Boil one cup of water in a big pot with the lemon slice. Add the mussels and bring to a boil, covered. Pluck out the mussels when they open (waiting until the meat separates completely from the shell into a little sausage shape and then pulling out immediately) and put in a separate bowl to cool. Discard any mussels that do not open after ten minutes. Remove the mussel meat and put into plastic bag with the seasonings and refrigerate.

Save half the mussels shells and clean well (this is the tedious part; make sure you have good music on). Put in a plastic bag and refrigerate.

To serve the next day, arrange shells on an attractive and large platter and put one mussel in each. Spoon the remaining seasoning over each.
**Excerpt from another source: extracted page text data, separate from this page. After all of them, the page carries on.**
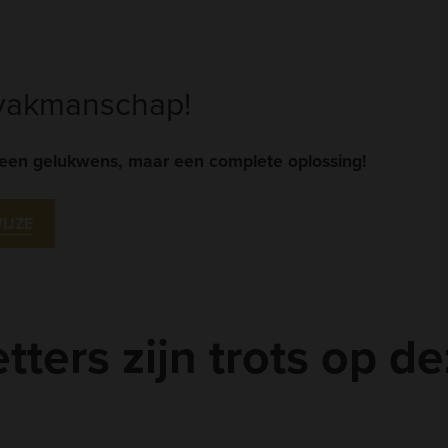
 vakmanschap!
t een gelukwens, maar een complete oplossing!
IJZE
tters zijn trots op de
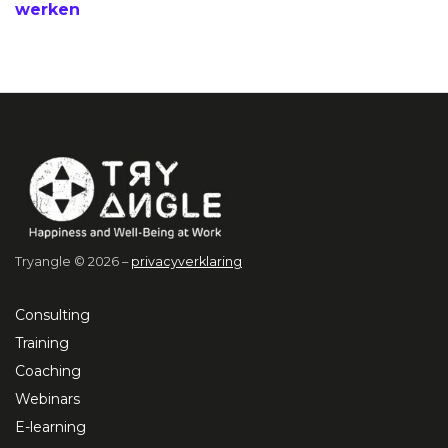
werken
Tryangle © 2026 –
privacyverklaring
Consulting
Training
Coaching
Webinars
E-learning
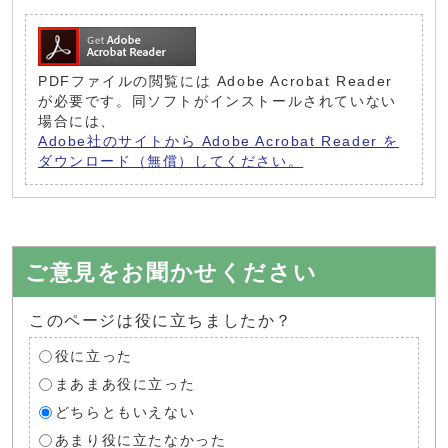
PDFファイルの閲覧には Adobe Acrobat Reader
が必要です。同ソフトがインストールされていない
場合には、
Adobe社のサイトから Adobe Acrobat Reader を
ダウンロード（無償）してください。
ご意見をお聞かせください
このページは役に立ちましたか？
役に立った
まあまあ役に立った
どちらともいえない
あまり役に立たなかった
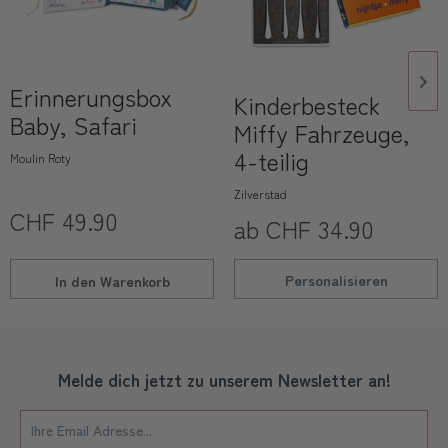
Erinnerungsbox
Kinderbesteck
Baby, Safari
Miffy Fahrzeuge,
4-teilig
Moulin Roty
Zilverstad
CHF 49.90
ab CHF 34.90
Personalisieren
In den
Warenkorb
Melde dich jetzt zu unserem Newsletter an!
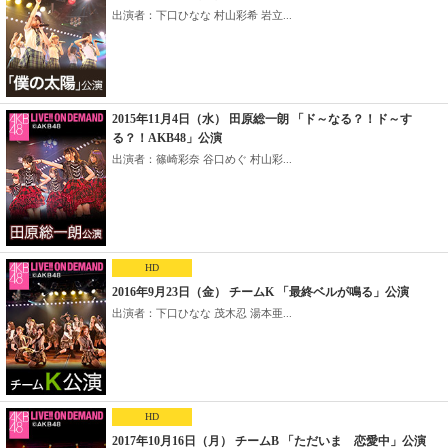
出演者：下口ひなな 村山彩希 岩立...
2015年11月4日（水） 田原総一朗 「ド～なる？！ド～す
る？！AKB48」公演
出演者：篠崎彩奈 谷口めぐ 村山彩...
HD
2016年9月23日（金） チームK 「最終ベルが鳴る」公演
出演者：下口ひなな 茂木忍 湯本亜...
HD
2017年10月16日（月） チームB 「ただいま 恋愛中」公演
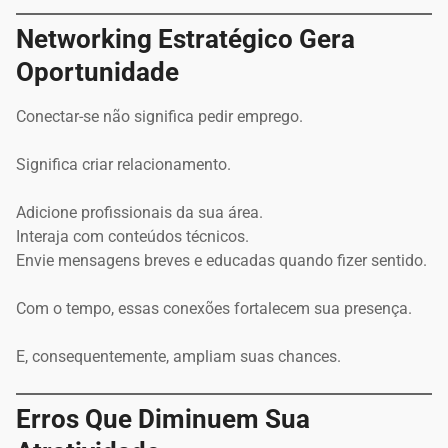
Networking Estratégico Gera
Oportunidade
Conectar-se não significa pedir emprego.
Significa criar relacionamento.
Adicione profissionais da sua área.
Interaja com conteúdos técnicos.
Envie mensagens breves e educadas quando fizer sentido.
Com o tempo, essas conexões fortalecem sua presença.
E, consequentemente, ampliam suas chances.
Erros Que Diminuem Sua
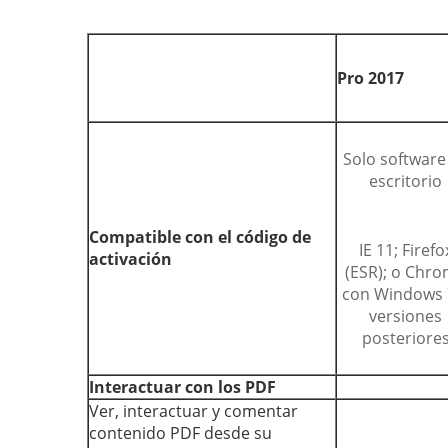
Pro 2017
Solo software
escritorio
Compatible con el código de
IE 11; Firefo
activación
(ESR); o Chr
con Windows 
versiones
posteriore
Interactuar con los PDF
Ver, interactuar y comentar
contenido PDF desde su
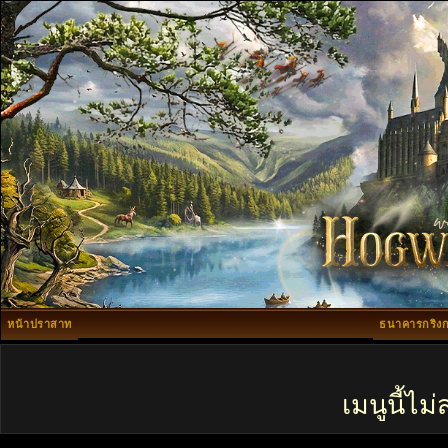
หน้าปราสาท
ธนาคารกริงก
เมนูนี้ไ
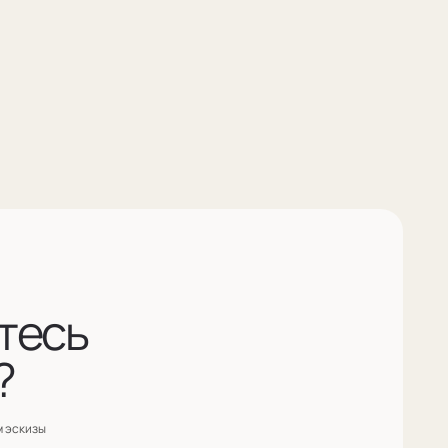
анных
Serve with a dry sparkling white (like Spanish cava or prosecco – your more economical options) or a sauvignon blanc from New Zealand, or if you are lucky/geographically able, a Long Island sauvignon blanc from Paumanok or Jamesport Vineyards.

*NB: Mussels should be bought the day of or the day before making. Buy them in net bags (not wrapped in plastic) from a reputable vendor who moves a lot of product and SNIFF THEM! If they smell faintly briny and sweet, they are good. If they smell funky or of ammonia or anything that makes you wonder, then don’t buy them! Do not be afraid to ask for a different bag after sniffing; a fishmonger will only respect you the more for knowing your shellfish.

At home, store in a nonreactive bowl in the fridge, covered with a damp towel.

These days mussels from stores are pretty clean. You must still wash them in cold water and tug out any weirdy-beardies sticking out from the shell. While you wash, discard any mussels that are cracked or are open and won’t close back up if pressed together.